特に女性は、更年期以降になり閉経すると、女性ホルモンの分泌が低下し、それに伴って骨の破壊が加速します。日本では自覚していない人も含めると、1000万人以上の人がかかっていると言われており、そのうちの8割が女性だとされています。
結論から言うと、骨粗しょう症でもインプラントは可能です。ただし、骨粗しょう症の人が歯周病になると、歯の周囲の骨が急速に破壊されてしまい、骨不足となってインプラントが難しくなるケースも出てきます。ですが、だからと言ってインプラントができないわけではありません。

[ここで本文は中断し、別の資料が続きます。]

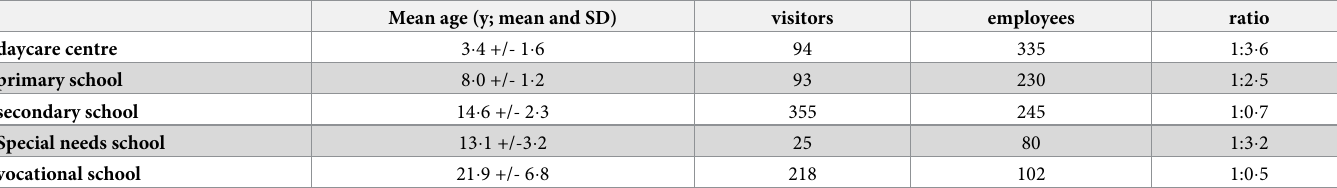
Table 4. Number of infections in educational institutions.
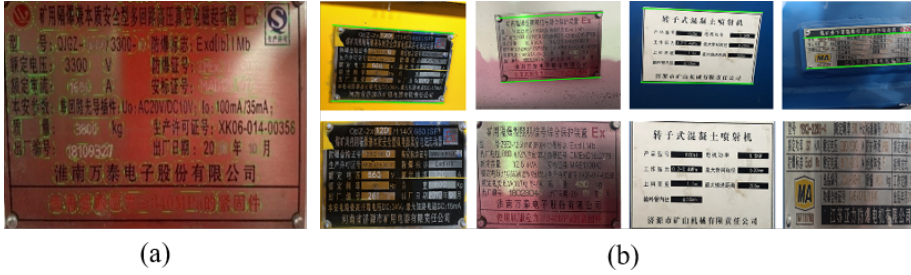
Figure 7. ( a ) Test results after correction process using DBNet. ( b ) The pictures after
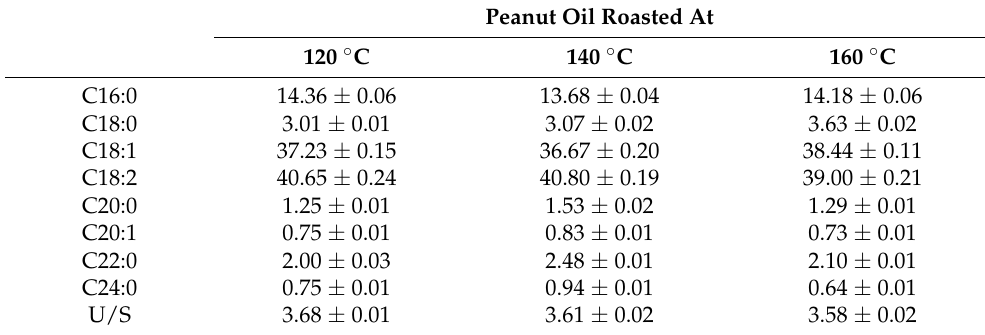
Table 2. Fatty acid compositions (%) in peanut oils was influenced by roasting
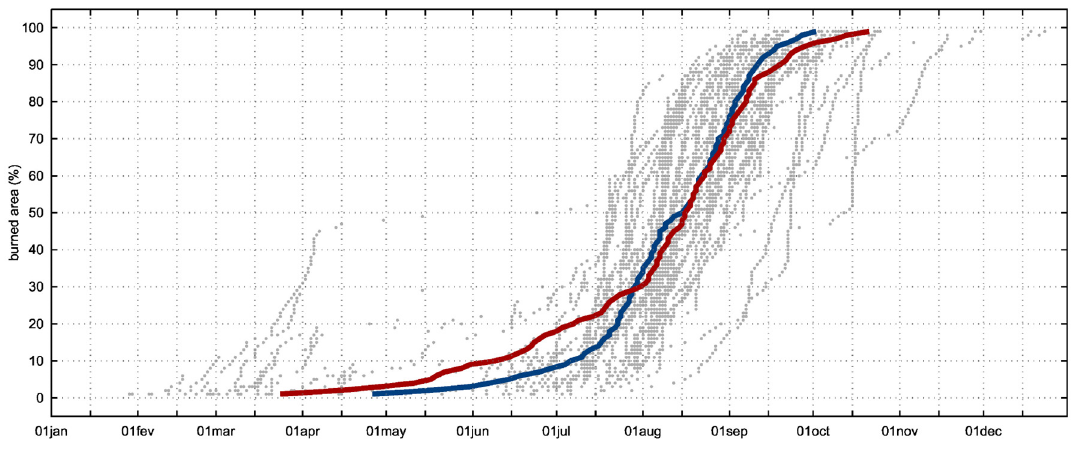
Figure 5. Exceeding dates for successive fractions (1%, 2%, …, 99%) of the annual burned area in each year from 1980 to 2018. Gray dots represent the 99 sequential dates on which each fraction is reached for all years of the study period. Colored lines represent the average dates for the first (1980–1999, blue line) and the second halves (2000–2018, red line) of the study period.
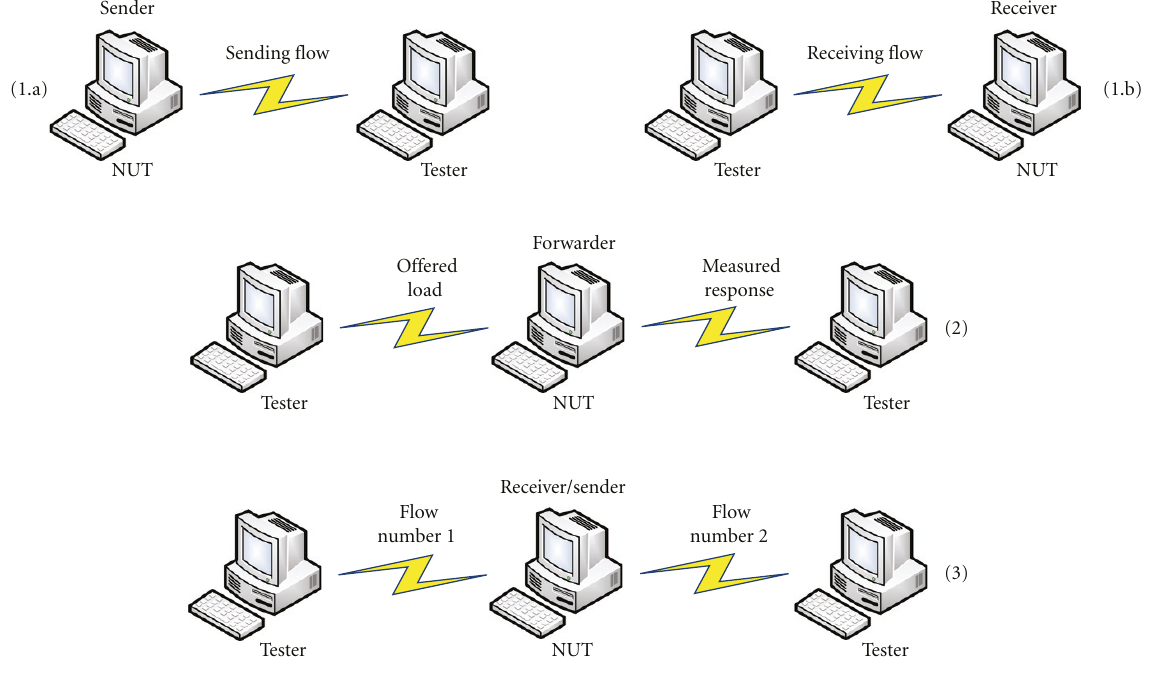
Figure 1: Experimental setup used to assess the tra ffi c generation (1.a) and reception (1.b) rates, the forwarding rates (2) , and the concurrence rates (3) of a wireless node under test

むしろ骨粗しょう症の人ほどインプラントを行った方が将来的に骨の破壊が起こりにくくなる、と言う意見もあります。顎の骨というのは、通常、歯を失うとだんだんと骨が吸収され、痩せていきます。噛む刺激が伝わらなくなると、骨は減ってしまうのです。
ところが、インプラントを埋め込み、噛む力が直接骨に伝わるようになると、骨の吸収を防ぐ効果が期待できます。
骨粗しょう症の治療薬としてビスホスホネート製剤を使用している場合には、インプラント治療を含む外科手術で注意が必要です。ビスホスホネート製剤というのは骨を壊す細胞の働きを抑える薬です。
ところが、骨を壊す細胞というのは、感染予防の役割も担っているので、その働きを抑えてしまうと、細菌感染しやすくなるリスクがあるのです。特に口腔内というのは多くの細菌が生息しているため、感染リスクが高くなります。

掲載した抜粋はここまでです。